**What you have to do:**
Please echo each of the records below word for word, leaving the pictures out of your answer.

START Stored data

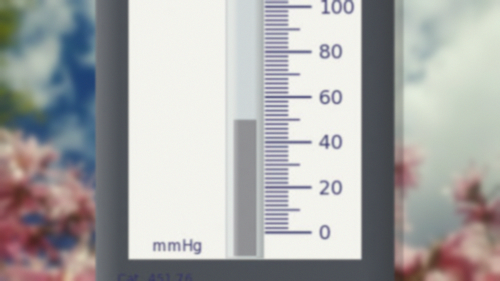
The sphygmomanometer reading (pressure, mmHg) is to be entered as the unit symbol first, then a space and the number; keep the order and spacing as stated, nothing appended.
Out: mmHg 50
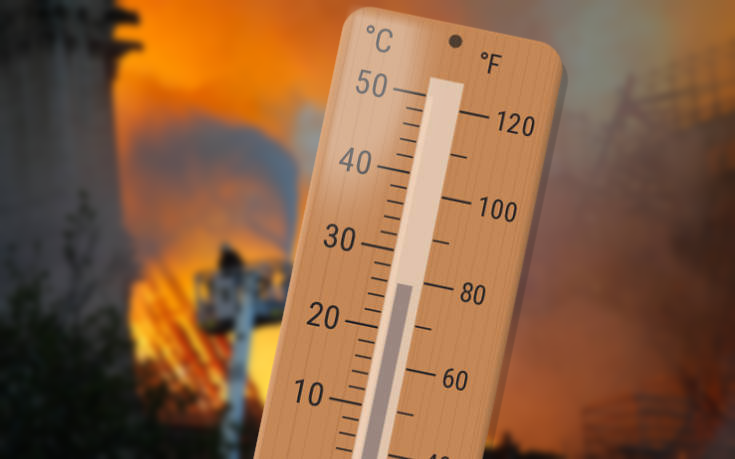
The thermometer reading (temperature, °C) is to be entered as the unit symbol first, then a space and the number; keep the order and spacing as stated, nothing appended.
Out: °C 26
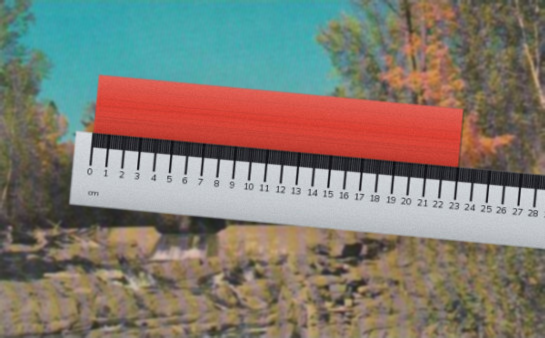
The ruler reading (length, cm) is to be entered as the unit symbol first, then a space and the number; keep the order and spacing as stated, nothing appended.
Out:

END Stored data

**Response to this exercise:**
The sphygmomanometer reading (pressure, mmHg) is to be entered as the unit symbol first, then a space and the number; keep the order and spacing as stated, nothing appended.
Out: mmHg 50
The thermometer reading (temperature, °C) is to be entered as the unit symbol first, then a space and the number; keep the order and spacing as stated, nothing appended.
Out: °C 26
The ruler reading (length, cm) is to be entered as the unit symbol first, then a space and the number; keep the order and spacing as stated, nothing appended.
Out:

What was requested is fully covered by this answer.